Impact of not using ADSMs
Despite recommendations, ADSM use is low in NHS Talking Therapies. In 2017, David Clark published a report on the underuse of ADSMs, suggesting that this can lead to premature discharge and overly optimistic recovery rates. The report specifically highlights discrepancies in recovery rates when using general measures versus ADSMs for social phobia and PTSD, indicating that specific measures are crucial for accurate assessment and treatment planning (Clark, 2017).
Why have we included ADSMs in Limbic?
National guidance has recommended that ADSMs are completed at assessment; however, ADSMs are used in less than 20% of eligible cases (Clark, 2017). Not using ADSMs can have a significant impact on patients, for example, with an incorrect diagnosis or early discharge.
One of the potential reasons for low ADSM use is that clinicians simply don’t have the time to implement them, as assessments are already packed with information collection. To support clinicians, Limbic can collect the following six ADSMs at referral:
- Social anxiety: Social Phobia Inventory (SPIN)
- Panic disorder: Panic Disorder Severity Scale (PDSS)
- OCD: Obsessive-Compulsive Inventory Revised (OCI-R)
- PTSD: PTSD Checklist for DSM-5 (PCL-5)
- Health anxiety: Health Anxiety Inventor (HAI-18)

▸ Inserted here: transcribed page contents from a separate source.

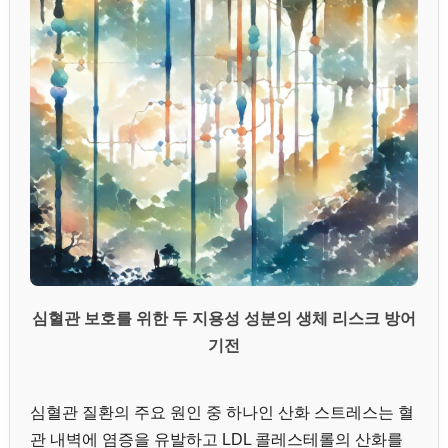
심혈관 보호를 위한 두 지용성 성분의 생체 리스크 방어
기전
심혈관 질환의 주요 원인 중 하나인 산화 스트레스는 혈
관 내벽에 염증을 유발하고 LDL 콜레스테롤의 산화를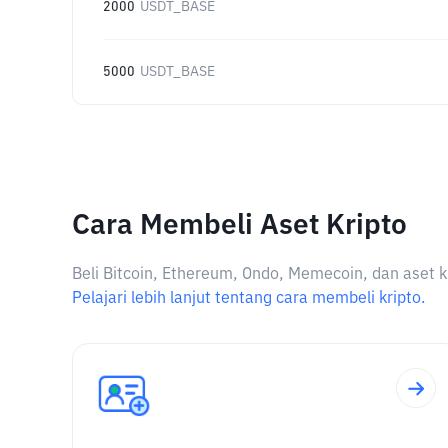
2000
USDT_BASE
5000
USDT_BASE
Cara Membeli Aset Kripto
Beli Bitcoin, Ethereum, Ondo, Memecoin, dan aset k
Pelajari lebih lanjut tentang cara membeli kripto.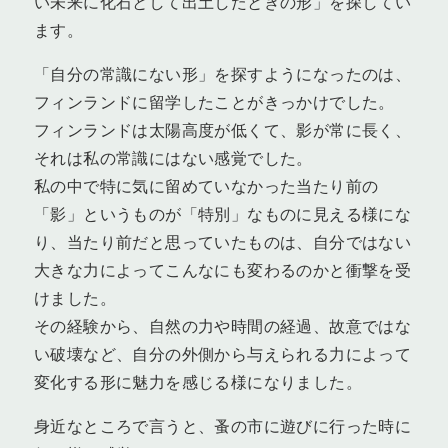
い未来に化石として出土したときの形」を探してい
ます。
「自分の常識にない形」を探すようになったのは、
フィンランドに留学したことがきっかけでした。
フィンランドは太陽高度が低くて、影が常に長く、
それは私の常識にはない感覚でした。
私の中で特に気に留めていなかった当たり前の
「影」というものが「特別」なものに見える様にな
り、当たり前だと思っていたものは、自分ではない
大きな力によってこんなにも変わるのかと衝撃を受
けました。
その経験から、自然の力や時間の経過、故意ではな
い破壊など、自分の外側から与えられる力によって
変化する形に魅力を感じる様になりました。
身近なところで言うと、蚤の市に遊びに行った時に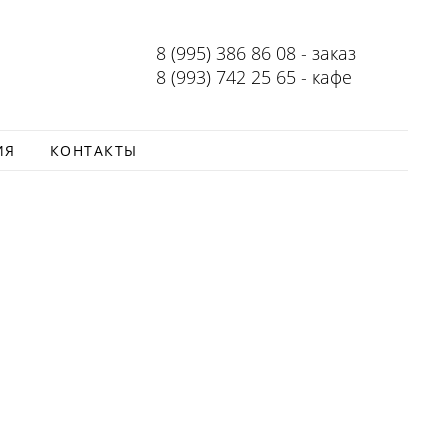
8 (995) 386 86 08 - заказ
8 (993) 742 25 65 - кафе
ИЯ
КОНТАКТЫ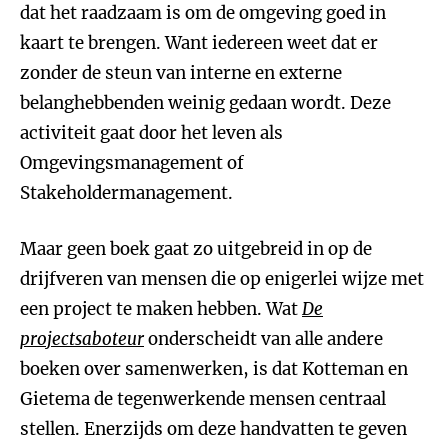
dat het raadzaam is om de omgeving goed in
kaart te brengen. Want iedereen weet dat er
zonder de steun van interne en externe
belanghebbenden weinig gedaan wordt. Deze
activiteit gaat door het leven als
Omgevingsmanagement of
Stakeholdermanagement.
Maar geen boek gaat zo uitgebreid in op de
drijfveren van mensen die op enigerlei wijze met
een project te maken hebben. Wat
De
projectsaboteur
onderscheidt van alle andere
boeken over samenwerken, is dat Kotteman en
Gietema de tegenwerkende mensen centraal
stellen. Enerzijds om deze handvatten te geven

- Specific phobia: Severity Measure for Specific Phobia—Adult
All of these measures are evidence-based and are included in the NHS Talking Therapies Manual. But administering six questionnaires for every patient is not feasible or time efficient, so how can we choose which ones to administer?

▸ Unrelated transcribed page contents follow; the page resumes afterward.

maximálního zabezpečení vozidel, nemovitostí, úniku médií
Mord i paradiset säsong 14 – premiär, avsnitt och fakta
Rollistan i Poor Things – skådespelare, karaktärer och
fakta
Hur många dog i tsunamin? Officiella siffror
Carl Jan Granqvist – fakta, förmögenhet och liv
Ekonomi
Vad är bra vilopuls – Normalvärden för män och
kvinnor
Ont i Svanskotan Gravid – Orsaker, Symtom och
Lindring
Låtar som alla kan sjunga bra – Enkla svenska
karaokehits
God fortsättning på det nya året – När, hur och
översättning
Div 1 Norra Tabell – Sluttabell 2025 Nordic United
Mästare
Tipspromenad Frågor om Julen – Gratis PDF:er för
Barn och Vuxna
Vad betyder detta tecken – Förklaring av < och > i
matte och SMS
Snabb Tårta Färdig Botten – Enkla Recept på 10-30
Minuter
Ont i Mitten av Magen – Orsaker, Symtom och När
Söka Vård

In Limbic Access ADSMs are chosen by a clever algorithm
Our artificial intelligence algorithm is a probabilistic machine learning model that determines which ADSMs are asked. A probabilistic machine learning model is a type of model that incorporates probability theory to handle uncertainties in predictions. In other words, it can express uncertainty about its predictions, making it extremely useful in real-world scenarios where data is uncertain or incomplete. This algorithm has been rigorously trained and tested on data from >46,000 patients.
This algorithm selects which ADSMs to administer based on a service user’s previous responses to:
- The goals for therapy and main problems they want to address
- Minimum Dataset outcome measure questionnaire scores
- Behaviour, such as screen time and typing speed
Based on this data, a maximum of two ADSMs are administered. In testing, our model has shown a 93.8% accuracy in selecting the correct ADSM across different diagnoses.

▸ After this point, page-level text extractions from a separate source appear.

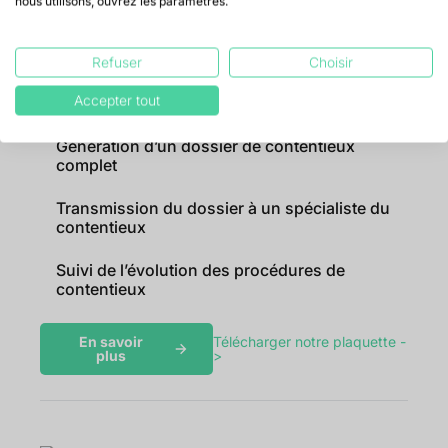
nous utilisons, ouvrez les paramètres.
dossiers contentieux
Mise en contentieux en un clic
Refuser
Choisir
Accepter tout
Centralisation des dossiers de contentieux
Génération d’un dossier de contentieux
complet
Transmission du dossier à un spécialiste du
contentieux
Suivi de l’évolution des procédures de
contentieux
En savoir
Télécharger notre plaquette -
plus
>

This cuts down the number of conditions that need to be excluded within the assessment, saving time and allowing for a higher quality of assessment with targeted questioning.
Now let’s break it down with an example:
- A patient enters their problem description in their own words: ‘I have anxiety and panic attacks when I am in public spaces and when I have to talk to people I don’t know very well. Some examples include work meetings, weddings, and going places I don’t know.’
- With basic information covered, Limbic Access gathers initial outcome measures as part of the Talking Therapies dataset. This includes: PHQ-9, GAD-7, Phobia Scale, and WSAS (Work and Social Adjustment Scale). With free text inputs and minimum data set outcome (MDS) measure scores, our artificial intelligence algorithm can now select the appropriate ADSMs. This form of tightly controlled, automated decision making is why Limbic Access is regulated as a Class IIa Medical device. Read more about this here.
- In this example, based on the MDS outcome measure data and the free text input, Limbic Access considers that this patient has anxiety, and therefore the probabilistic model chooses the following ADSMs to gather at the point of referral: PDSS & SPIN.
- A summary of this information is uploaded into your Patient Management System.
As we aim to refine and improve mental health services, the use of ADSMs are an integral step towards more personalised and effective care. By embracing these measures, clinicians can offer treatments tailored to the individual, paving the way for more accurate assessments and better outcomes.